The control system is now only concerned with the control of the process itself, simplifying its design and reducing the risk of failures. This all happens within a ubiquitous, scalable, open standards-based architecture, making it easy to add new applications and stakeholders without affecting the existing processes. Crucially, none of the above applications need to be planned at the time the system is deployed; they are simply added as required, subscribing to the necessary source data in order to carry out their process, potentially publishing results back for use by other applications.

This flexibility allows new interdependencies to be identified, optimising the processes around this simple device and finding new ways to operate, providing benefits throughout the entire supply chain. Furthermore, data is available to the wider enterprise, allowing optimisation of processes across all its assets and improving demand forecasting.

Barriers to adoption
So why are process users not adopting IoT-based technologies?
Misperceptions of poor security – Rather like the confident driver who is a nervous passenger, potential users express concerns over the loss of control inherent in public cloud-based solutions, normally verbalised as potential security issues. While the technology can be deployed on a private cloud to overcome this, even for public cloud implementations there is little evidence that security concerns are valid, and much to suggest that they may actually be more secure than privately hosted solutions. Public cloud data centres generally have higher levels of redundancy and also more actively manage security updates than is the case on many private installations. Dedicated virtual machines, with options for secure encryption, restrict access and visibility to an individual basis. The most likely risk to system security, therefore, is exactly the same as for any other type of shared computer access – that is compromised of individual usernames and passwords.
Legacy system integration – A second common misconception is that IoT-based solutions can only be implemented on ‘green field’ installations due to the inability to integrate the existing systems within a plant. In reality, legacy systems can easily be integrated into an IoT architecture by using smart gateway devices providing protocol translation between the legacy system and the enterprise bus of the IoT implementation. These ‘multi-service gateways’ are generic, remotely configurable devices capable of having protocol agents and business logic downloaded as required by the needs of an individual installation.
Project led –v- holistic view – The main barrier to adoption, however, is not technical at all, but relates to the way projects are planned and funded. Key benefits of an IoT approach are realised when systems are interlinked, allowing relationships to be created and inspected between previously unconnected data. Conversely, most process projects are concerned with point in time solutions to control a particular set of plant equipment. Little or no consideration is given to future proofing the design and enabling business and process improvement outside of the scope of the system being directly controlled.
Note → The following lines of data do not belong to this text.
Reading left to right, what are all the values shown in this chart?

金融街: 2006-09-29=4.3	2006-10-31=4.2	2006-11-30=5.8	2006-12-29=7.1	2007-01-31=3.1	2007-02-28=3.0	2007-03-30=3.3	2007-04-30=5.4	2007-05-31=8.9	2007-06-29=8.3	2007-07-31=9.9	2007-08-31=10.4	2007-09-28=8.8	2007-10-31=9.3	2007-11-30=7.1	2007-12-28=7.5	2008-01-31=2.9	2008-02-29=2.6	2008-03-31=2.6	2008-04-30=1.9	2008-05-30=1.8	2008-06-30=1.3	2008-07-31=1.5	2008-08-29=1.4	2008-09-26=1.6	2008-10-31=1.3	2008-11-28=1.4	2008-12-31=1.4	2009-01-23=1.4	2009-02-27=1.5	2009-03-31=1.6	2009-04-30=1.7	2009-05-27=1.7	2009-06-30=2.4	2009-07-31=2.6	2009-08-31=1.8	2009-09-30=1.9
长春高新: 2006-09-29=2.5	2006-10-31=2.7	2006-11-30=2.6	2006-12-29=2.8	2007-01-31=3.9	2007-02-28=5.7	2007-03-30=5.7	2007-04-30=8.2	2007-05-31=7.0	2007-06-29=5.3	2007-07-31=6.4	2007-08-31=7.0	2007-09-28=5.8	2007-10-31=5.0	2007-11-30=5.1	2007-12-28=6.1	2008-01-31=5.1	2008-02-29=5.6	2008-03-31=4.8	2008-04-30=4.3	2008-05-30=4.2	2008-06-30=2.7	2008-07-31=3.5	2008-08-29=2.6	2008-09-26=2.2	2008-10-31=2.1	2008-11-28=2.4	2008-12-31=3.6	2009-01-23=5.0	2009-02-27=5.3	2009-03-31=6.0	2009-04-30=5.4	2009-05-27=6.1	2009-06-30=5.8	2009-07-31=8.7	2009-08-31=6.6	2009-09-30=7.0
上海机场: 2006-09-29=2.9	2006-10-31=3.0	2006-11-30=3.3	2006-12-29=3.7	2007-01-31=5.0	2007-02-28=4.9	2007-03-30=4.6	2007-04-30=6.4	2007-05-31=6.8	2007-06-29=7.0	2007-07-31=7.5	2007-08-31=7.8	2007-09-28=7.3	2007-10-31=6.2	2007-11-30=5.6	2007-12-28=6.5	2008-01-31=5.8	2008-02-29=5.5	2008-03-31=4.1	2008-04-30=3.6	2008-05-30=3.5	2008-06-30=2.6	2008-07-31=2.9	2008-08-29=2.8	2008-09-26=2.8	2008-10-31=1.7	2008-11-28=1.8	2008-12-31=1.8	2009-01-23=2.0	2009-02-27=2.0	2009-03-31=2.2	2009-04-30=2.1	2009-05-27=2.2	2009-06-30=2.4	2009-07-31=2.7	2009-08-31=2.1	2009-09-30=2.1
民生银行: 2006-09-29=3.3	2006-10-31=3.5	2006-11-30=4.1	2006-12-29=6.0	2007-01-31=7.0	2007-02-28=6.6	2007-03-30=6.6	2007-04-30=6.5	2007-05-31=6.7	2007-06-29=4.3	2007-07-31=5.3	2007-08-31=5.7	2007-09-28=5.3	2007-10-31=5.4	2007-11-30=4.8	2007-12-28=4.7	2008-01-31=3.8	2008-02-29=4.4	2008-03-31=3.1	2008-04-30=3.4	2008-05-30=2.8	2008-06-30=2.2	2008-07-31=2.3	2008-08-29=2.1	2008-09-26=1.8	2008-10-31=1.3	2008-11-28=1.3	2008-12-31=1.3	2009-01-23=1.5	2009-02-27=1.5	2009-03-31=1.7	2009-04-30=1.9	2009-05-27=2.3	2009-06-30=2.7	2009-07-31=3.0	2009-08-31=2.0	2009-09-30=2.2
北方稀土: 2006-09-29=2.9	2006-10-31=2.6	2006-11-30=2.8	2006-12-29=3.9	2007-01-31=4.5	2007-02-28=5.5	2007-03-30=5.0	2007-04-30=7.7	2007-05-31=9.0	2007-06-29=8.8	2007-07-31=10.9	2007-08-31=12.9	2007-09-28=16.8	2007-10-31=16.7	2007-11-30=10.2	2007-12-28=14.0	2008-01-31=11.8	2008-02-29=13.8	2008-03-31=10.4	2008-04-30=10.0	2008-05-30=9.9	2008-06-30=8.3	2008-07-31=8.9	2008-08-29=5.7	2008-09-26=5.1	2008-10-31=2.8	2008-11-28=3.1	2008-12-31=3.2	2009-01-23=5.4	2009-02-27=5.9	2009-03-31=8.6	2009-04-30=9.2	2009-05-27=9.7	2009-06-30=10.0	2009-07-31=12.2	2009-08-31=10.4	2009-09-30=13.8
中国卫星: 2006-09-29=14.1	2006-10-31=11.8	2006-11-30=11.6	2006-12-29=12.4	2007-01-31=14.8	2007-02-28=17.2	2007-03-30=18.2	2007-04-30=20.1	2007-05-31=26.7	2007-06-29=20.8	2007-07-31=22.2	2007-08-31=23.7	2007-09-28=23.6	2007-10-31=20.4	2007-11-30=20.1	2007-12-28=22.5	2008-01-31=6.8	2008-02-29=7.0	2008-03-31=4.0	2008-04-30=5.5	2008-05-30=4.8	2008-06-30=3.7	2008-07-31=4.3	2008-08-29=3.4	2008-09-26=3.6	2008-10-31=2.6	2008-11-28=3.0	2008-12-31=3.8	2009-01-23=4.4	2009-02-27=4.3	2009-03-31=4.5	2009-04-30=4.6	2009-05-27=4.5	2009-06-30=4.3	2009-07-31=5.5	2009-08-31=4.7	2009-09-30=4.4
Although deploying Cloud can often be argued simply from this future-proof nature of the data agnostic, communications network-independent architecture of IoT technologies, deploying an IoT solution needs vision. The understanding that the ability to combine data from the system in a flexible, scaleable way with that from other sources, and making this data available to the wider enterprise, supply and stakeholder chains will inevitably lead to process improvements in the widest sense, as well as opening up possibilities for new potential revenue streams.

Conclusion
There is little doubt that the arrival of the Internet of Things has had the same profound effect on M2M paradigms as social networking and Web 3.0 have had on the way human society interacts. New ways of extracting and combining data from disparate sources will enable a process system to interact directly with the entire supply chain, stakeholders and customers as part of a comprehensive business optimisation process. Early adopters are undoubtedly gaining competitive advantage over slower entrants, and the only real question to be answered by process professionals is not if, but when, do they adopt these emerging technologies in order to join the revolution.